WHAT THE TASK ASKS: Drop every picture, then print the rest of the listing exactly as given.

+ + + +

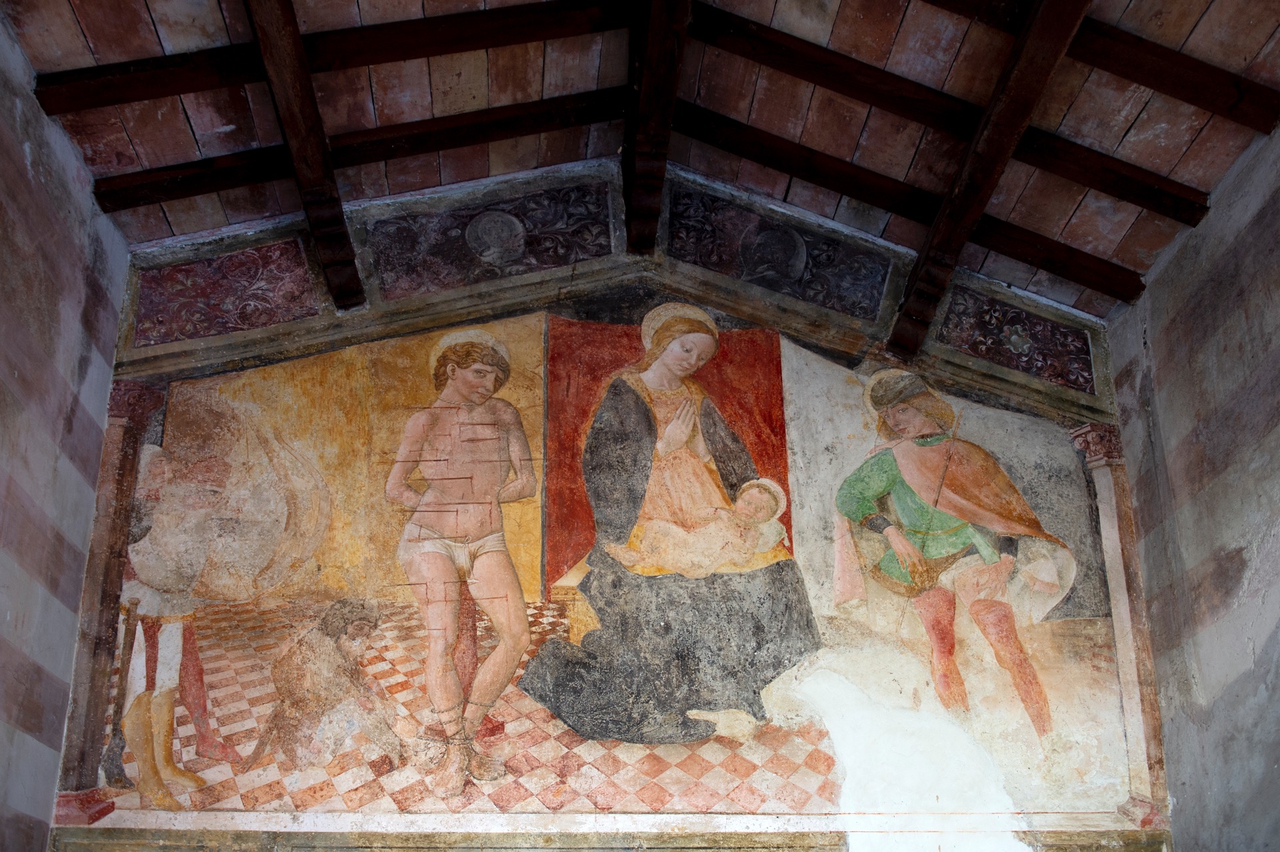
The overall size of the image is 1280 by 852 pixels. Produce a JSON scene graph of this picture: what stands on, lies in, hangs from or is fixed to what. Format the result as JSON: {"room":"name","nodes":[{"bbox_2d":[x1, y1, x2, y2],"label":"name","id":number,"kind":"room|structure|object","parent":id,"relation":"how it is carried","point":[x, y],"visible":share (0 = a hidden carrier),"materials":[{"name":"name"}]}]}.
{"room":"place of worship","nodes":[
{"label":"place of worship","id":0,"kind":"room"},
{"bbox_2d":[0,9,129,851],"label":"left wall","id":1,"kind":"structure","parent":0,"point":[3,473],"materials":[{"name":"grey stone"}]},
{"bbox_2d":[48,246,1168,851],"label":"back wall","id":2,"kind":"structure","parent":0,"point":[627,307],"materials":[{"name":"paint"}]},
{"bbox_2d":[127,236,323,347],"label":"panel","id":3,"kind":"object","parent":2,"relation":"attached to","point":[251,324],"visible":0.9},
{"bbox_2d":[358,176,617,299],"label":"panel","id":4,"kind":"object","parent":2,"relation":"attached to","point":[565,262],"visible":0.98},
{"bbox_2d":[44,827,1172,851],"label":"stone ledge","id":5,"kind":"structure","parent":2,"relation":"attached to","point":[720,848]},
{"bbox_2d":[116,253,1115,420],"label":"cornice","id":6,"kind":"structure","parent":2,"relation":"attached to","point":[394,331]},
{"bbox_2d":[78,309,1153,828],"label":"mural","id":7,"kind":"object","parent":2,"relation":"attached to","point":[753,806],"visible":0.92,"materials":[{"name":"multicoloured paint"}]},
{"bbox_2d":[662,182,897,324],"label":"panel","id":8,"kind":"object","parent":2,"relation":"attached to","point":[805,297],"visible":0.98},
{"bbox_2d":[933,285,1097,395],"label":"panel","id":9,"kind":"object","parent":2,"relation":"attached to","point":[1015,366],"visible":0.89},
{"bbox_2d":[1,0,1279,330],"label":"wooden ceiling","id":10,"kind":"structure","parent":0,"point":[837,153],"materials":[{"name":"brown wood"}]},
{"bbox_2d":[243,0,367,311],"label":"wooden beam","id":11,"kind":"structure","parent":10,"relation":"attached to","point":[299,51],"materials":[{"name":"brown wood"}]},
{"bbox_2d":[15,1,625,112],"label":"ceiling beam","id":12,"kind":"structure","parent":10,"relation":"attached to","point":[161,93],"materials":[{"name":"brown wood"}]},
{"bbox_2d":[68,90,623,210],"label":"ceiling beam","id":13,"kind":"structure","parent":10,"relation":"attached to","point":[164,199],"materials":[{"name":"brown wood"}]},
{"bbox_2d":[622,0,693,252],"label":"ceiling beam","id":14,"kind":"structure","parent":10,"relation":"attached to","point":[655,33],"materials":[{"name":"brown wood"}]},
{"bbox_2d":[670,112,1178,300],"label":"ceiling beam","id":15,"kind":"structure","parent":10,"relation":"attached to","point":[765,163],"materials":[{"name":"brown wood"}]},
{"bbox_2d":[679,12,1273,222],"label":"ceiling beam","id":16,"kind":"structure","parent":10,"relation":"attached to","point":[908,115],"materials":[{"name":"brown wood"}]},
{"bbox_2d":[886,0,1087,364],"label":"ceiling beam","id":17,"kind":"structure","parent":10,"relation":"attached to","point":[983,197],"materials":[{"name":"brown wood"}]},
{"bbox_2d":[930,0,1278,134],"label":"wooden beam","id":18,"kind":"structure","parent":10,"relation":"attached to","point":[1206,105],"materials":[{"name":"brown wood"}]},
{"bbox_2d":[1102,118,1279,851],"label":"right wall","id":19,"kind":"structure","parent":0,"point":[1243,677],"materials":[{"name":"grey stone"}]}
]}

+ + + +

ANSWER FOR THE TASK:
The overall size of the image is 1280 by 852 pixels. Produce a JSON scene graph of this picture: what stands on, lies in, hangs from or is fixed to what. Format the result as JSON: {"room":"name","nodes":[{"bbox_2d":[x1, y1, x2, y2],"label":"name","id":number,"kind":"room|structure|object","parent":id,"relation":"how it is carried","point":[x, y],"visible":share (0 = a hidden carrier),"materials":[{"name":"name"}]}]}.
{"room":"place of worship","nodes":[
{"label":"place of worship","id":0,"kind":"room"},
{"bbox_2d":[0,9,129,851],"label":"left wall","id":1,"kind":"structure","parent":0,"point":[3,473],"materials":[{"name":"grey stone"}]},
{"bbox_2d":[48,246,1168,851],"label":"back wall","id":2,"kind":"structure","parent":0,"point":[627,307],"materials":[{"name":"paint"}]},
{"bbox_2d":[127,236,323,347],"label":"panel","id":3,"kind":"object","parent":2,"relation":"attached to","point":[251,324],"visible":0.9},
{"bbox_2d":[358,176,617,299],"label":"panel","id":4,"kind":"object","parent":2,"relation":"attached to","point":[565,262],"visible":0.98},
{"bbox_2d":[44,827,1172,851],"label":"stone ledge","id":5,"kind":"structure","parent":2,"relation":"attached to","point":[720,848]},
{"bbox_2d":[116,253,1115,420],"label":"cornice","id":6,"kind":"structure","parent":2,"relation":"attached to","point":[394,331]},
{"bbox_2d":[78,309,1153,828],"label":"mural","id":7,"kind":"object","parent":2,"relation":"attached to","point":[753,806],"visible":0.92,"materials":[{"name":"multicoloured paint"}]},
{"bbox_2d":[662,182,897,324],"label":"panel","id":8,"kind":"object","parent":2,"relation":"attached to","point":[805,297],"visible":0.98},
{"bbox_2d":[933,285,1097,395],"label":"panel","id":9,"kind":"object","parent":2,"relation":"attached to","point":[1015,366],"visible":0.89},
{"bbox_2d":[1,0,1279,330],"label":"wooden ceiling","id":10,"kind":"structure","parent":0,"point":[837,153],"materials":[{"name":"brown wood"}]},
{"bbox_2d":[243,0,367,311],"label":"wooden beam","id":11,"kind":"structure","parent":10,"relation":"attached to","point":[299,51],"materials":[{"name":"brown wood"}]},
{"bbox_2d":[15,1,625,112],"label":"ceiling beam","id":12,"kind":"structure","parent":10,"relation":"attached to","point":[161,93],"materials":[{"name":"brown wood"}]},
{"bbox_2d":[68,90,623,210],"label":"ceiling beam","id":13,"kind":"structure","parent":10,"relation":"attached to","point":[164,199],"materials":[{"name":"brown wood"}]},
{"bbox_2d":[622,0,693,252],"label":"ceiling beam","id":14,"kind":"structure","parent":10,"relation":"attached to","point":[655,33],"materials":[{"name":"brown wood"}]},
{"bbox_2d":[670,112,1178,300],"label":"ceiling beam","id":15,"kind":"structure","parent":10,"relation":"attached to","point":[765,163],"materials":[{"name":"brown wood"}]},
{"bbox_2d":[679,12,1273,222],"label":"ceiling beam","id":16,"kind":"structure","parent":10,"relation":"attached to","point":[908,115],"materials":[{"name":"brown wood"}]},
{"bbox_2d":[886,0,1087,364],"label":"ceiling beam","id":17,"kind":"structure","parent":10,"relation":"attached to","point":[983,197],"materials":[{"name":"brown wood"}]},
{"bbox_2d":[930,0,1278,134],"label":"wooden beam","id":18,"kind":"structure","parent":10,"relation":"attached to","point":[1206,105],"materials":[{"name":"brown wood"}]},
{"bbox_2d":[1102,118,1279,851],"label":"right wall","id":19,"kind":"structure","parent":0,"point":[1243,677],"materials":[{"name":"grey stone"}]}
]}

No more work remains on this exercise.